The New Yorker:
In his meticulous diaries, written from 1846 to 1882, the Harvard librarian John Langdon Sibley complains often about the withering summer heat: “The heat wilts & enervates me & makes me sick,” he wrote in 1852. Sibley lived before the age of air-conditioning, but recent research suggests that his observation is still accurate: summer really does tend to be a time of reduced productivity. Our brains do, figuratively, wilt.
One of the key issues is motivation: when the weather is unpleasant, no one wants to go outside, but when the sun is shining, the air is warm, and the sky is blue, leisure calls. A 2008 study using data from the American Time Use Survey found that, on rainy days, men spent, on average, thirty more minutes at work than they did on comparatively sunny days. In 2012, a group of researchers from Harvard University and the University of North Carolina at Chapel Hill conducted a field study of Japanese bank workers and found a similar pattern: bad weather made workers more productive, as measured by the time it took them to complete assigned tasks in a loan-application process.

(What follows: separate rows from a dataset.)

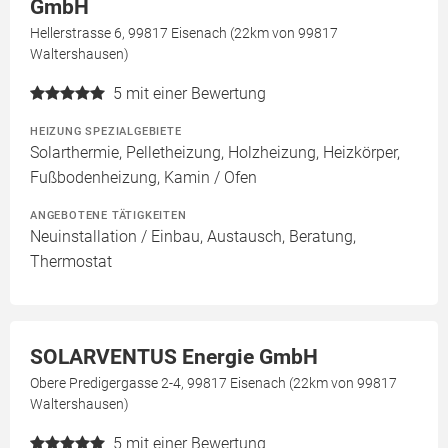
GmbH
Hellerstrasse 6, 99817 Eisenach (22km von 99817
Waltershausen)
5
mit einer Bewertung
HEIZUNG SPEZIALGEBIETE
Solarthermie, Pelletheizung, Holzheizung, Heizkörper,
Fußbodenheizung, Kamin / Ofen
ANGEBOTENE TÄTIGKEITEN
Neuinstallation / Einbau, Austausch, Beratung,
Thermostat
SOLARVENTUS Energie GmbH
Obere Predigergasse 2-4, 99817 Eisenach (22km von 99817
Waltershausen)
5
mit einer Bewertung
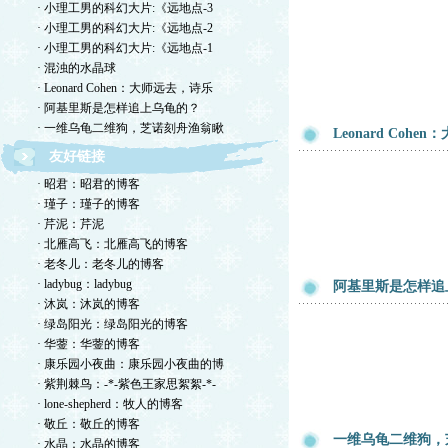
· 小理工男的科幻大片:《远地点-3
· 小理工男的科幻大片:《远地点-2
· 小理工男的科幻大片:《远地点-1
· 混浊的水晶球
· Leonard Cohen：大师远去，诗乐
· 阿基里斯是怎样追上乌龟的？
· 一维乌龟二维狗，芝诺刻舟渔翁瞅
Leonard Coh
友好链接
· 昭君：昭君的博客
· 瑾子：瑾子的博客
· 芹泥：芹泥
· 北雁高飞：北雁高飞的博客
· 老冬儿：老冬儿的博客
· ladybug：ladybug
阿基里斯是怎样追
· 沐岚：沐岚的博客
· 绿岛阳光：绿岛阳光的博客
· 华蓥：华蓥的博客
· 康乐园小夜曲：康乐园小夜曲的博
· 紫荆棘鸟：-*-紫色王家思絮絮-*-
· lone-shepherd：牧人的博客
· 敬丘：敬丘的博客
一维乌龟二维狗，
· 水晶：水晶的博客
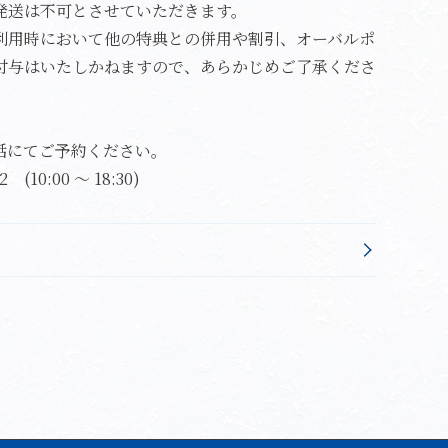
発送は不可とさせていただきます。
利用時において他の特典との併用や割引、オーバルポ
付与はいたしかねますので、あらかじめご了承くださ
話にてご予約ください。
(10:00 ～ 18:30)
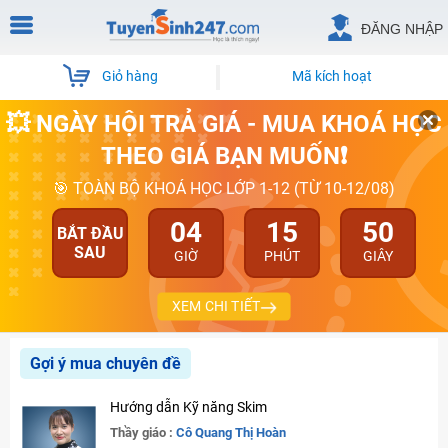
ĐĂNG NHẬP
Giỏ hàng
Mã kích hoạt
💥 NGÀY HỘI TRẢ GIÁ - MUA KHOÁ HỌC
THEO GIÁ BẠN MUỐN❗
🎯 TOÀN BỘ KHOÁ HỌC LỚP 1-12 (TỪ 10-12/08)
04
15
49
BẮT ĐẦU
SAU
GIỜ
PHÚT
GIÂY
XEM CHI TIẾT
Gợi ý mua chuyên đề
Hướng dẫn Kỹ năng Skim
Thầy giáo :
Cô Quang Thị Hoàn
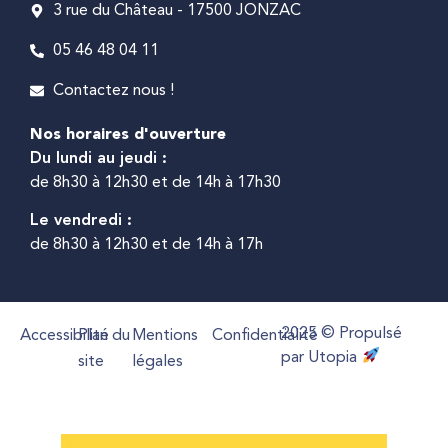
3 rue du Château - 17500 JONZAC
05 46 48 04 11
Contactez nous !
Nos horaires d'ouverture
Du lundi au jeudi :
de 8h30 à 12h30 et de 14h à 17h30
Le vendredi :
de 8h30 à 12h30 et de 14h à 17h
2025 © Propulsé
Accessibilité
Plan du
Mentions
Confidentialité
par Utopia
site
légales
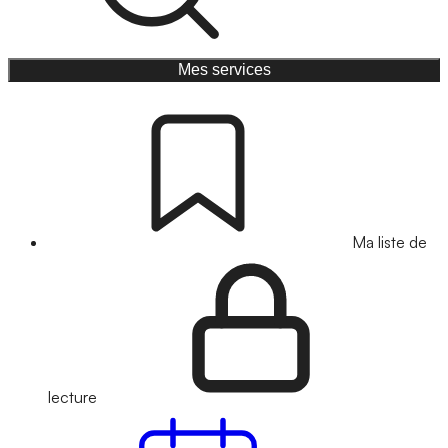
Mes services
Ma liste de
lecture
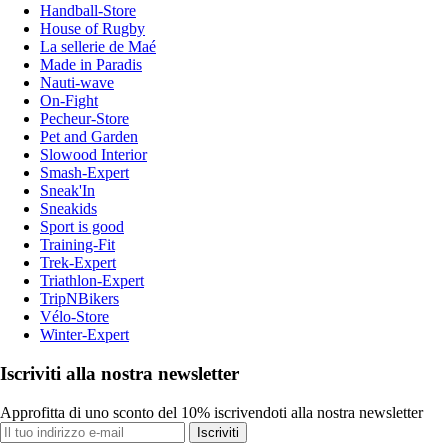
Handball-Store
House of Rugby
La sellerie de Maé
Made in Paradis
Nauti-wave
On-Fight
Pecheur-Store
Pet and Garden
Slowood Interior
Smash-Expert
Sneak'In
Sneakids
Sport is good
Training-Fit
Trek-Expert
Triathlon-Expert
TripNBikers
Vélo-Store
Winter-Expert
Iscriviti alla nostra newsletter
Approfitta di uno sconto del 10% iscrivendoti alla nostra newsletter
Iscriviti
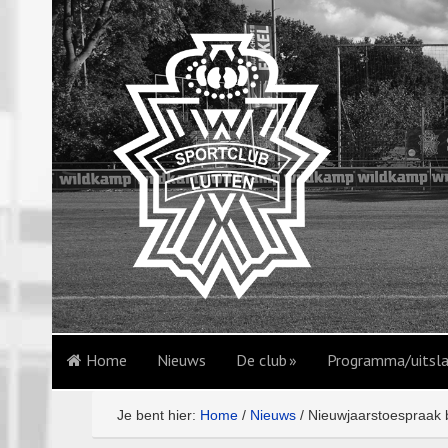
Home
Nieuws
De club
Programma/uitsl
Je bent hier:
Home
/
Nieuws
/
Nieuwjaarstoespraak 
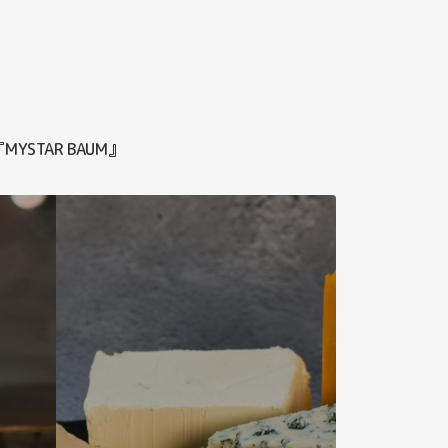
TAR BAUM』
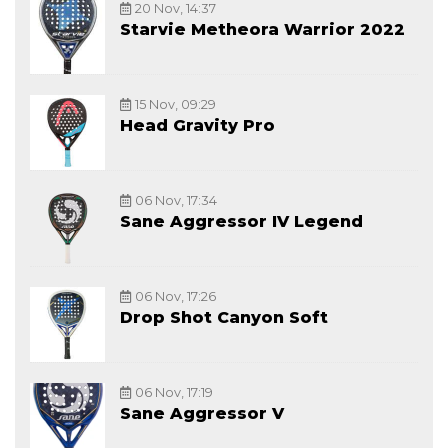
20 Nov, 14:37
Starvie Metheora Warrior 2022
15 Nov, 09:29
Head Gravity Pro
06 Nov, 17:34
Sane Aggressor IV Legend
06 Nov, 17:26
Drop Shot Canyon Soft
06 Nov, 17:19
Sane Aggressor V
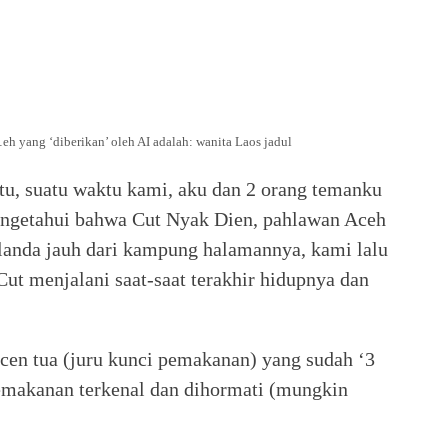
eh yang ‘diberikan’ oleh AI adalah: wanita Laos jadul
u, suatu waktu kami, aku dan 2 orang temanku
engetahui bahwa Cut Nyak Dien, pahlawan Aceh
elanda jauh dari kampung halamannya, kami lalu
t menjalani saat-saat terakhir hidupnya dan
en tua (juru kunci pemakanan) yang sudah ‘3
pemakanan terkenal dan dihormati (mungkin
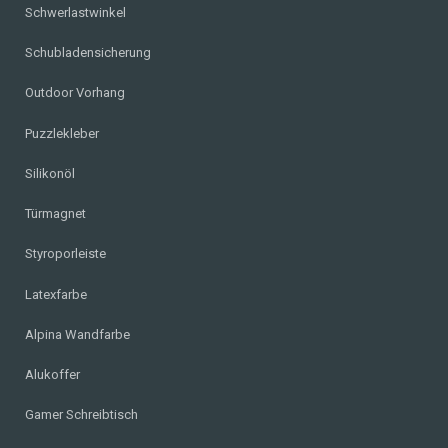
Schwerlastwinkel
Schubladensicherung
Outdoor Vorhang
Puzzlekleber
Silikonöl
Türmagnet
Styroporleiste
Latexfarbe
Alpina Wandfarbe
Alukoffer
Gamer Schreibtisch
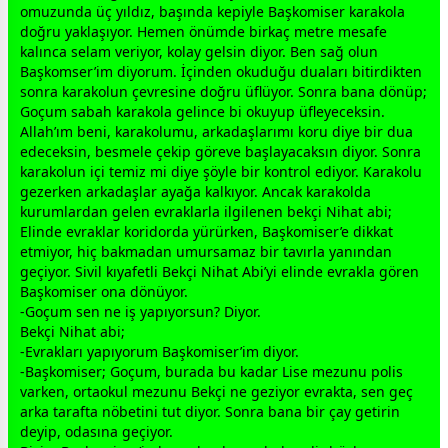
omuzunda üç yıldız, başında kepiyle Başkomiser karakola
doğru yaklaşıyor. Hemen önümde birkaç metre mesafe
kalınca selam veriyor, kolay gelsin diyor. Ben sağ olun
Başkomser’im diyorum. İçinden okuduğu duaları bitirdikten
sonra karakolun çevresine doğru üflüyor. Sonra bana dönüp;
Goçum sabah karakola gelince bi okuyup üfleyeceksin.
Allah
’ım beni, karakolumu, arkadaşlarımı koru diye bir dua
edeceksin, besmele çekip göreve başlayacaksın diyor. Sonra
karakolun içi temiz mi diye şöyle bir kontrol ediyor. Karakolu
gezerken arkadaşlar ayağa kalkıyor. Ancak karakolda
kurumlardan gelen evraklarla ilgilenen bekçi Nihat abi;
Elinde evraklar koridorda yürürken, Başkomiser’e dikkat
etmiyor, hiç bakmadan umursamaz bir tavırla yanından
geçiyor. Sivil kıyafetli Bekçi Nihat Abi’yi elinde evrakla gören
Başkomiser ona dönüyor.
-Goçum sen ne iş yapıyorsun? Diyor.
Bekçi Nihat abi;
-Evrakları yapıyorum Başkomiser’im diyor.
-Başkomiser; Goçum, burada bu kadar Lise mezunu polis
varken, ortaokul mezunu Bekçi ne geziyor evrakta, sen geç
arka tarafta nöbetini tut diyor. Sonra bana bir çay getirin
deyip, odasına geçiyor.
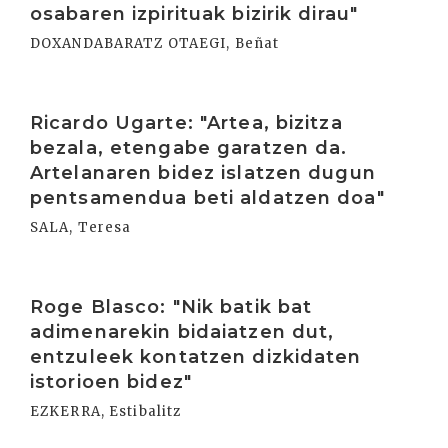
osabaren izpirituak bizirik dirau"
DOXANDABARATZ OTAEGI, Beñat
Irakurri
Ricardo Ugarte: "Artea, bizitza
bezala, etengabe garatzen da.
Artelanaren bidez islatzen dugun
pentsamendua beti aldatzen doa"
SALA, Teresa
Irakurri
Roge Blasco: "Nik batik bat
adimenarekin bidaiatzen dut,
entzuleek kontatzen dizkidaten
istorioen bidez"
EZKERRA, Estibalitz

But each season has its share of attractive days—and a skier’s mind would likely have many opportunities to wander in the dead of winter. There’s evidence, however, that in summer, our thinking itself may simply become lazier. In 1994, Gerald Clore, a pioneer in researching how ambient mood-altering phenomena affect cognition and judgment, found that pleasant weather can often lead to a disconcerting lapse in thoughtfulness.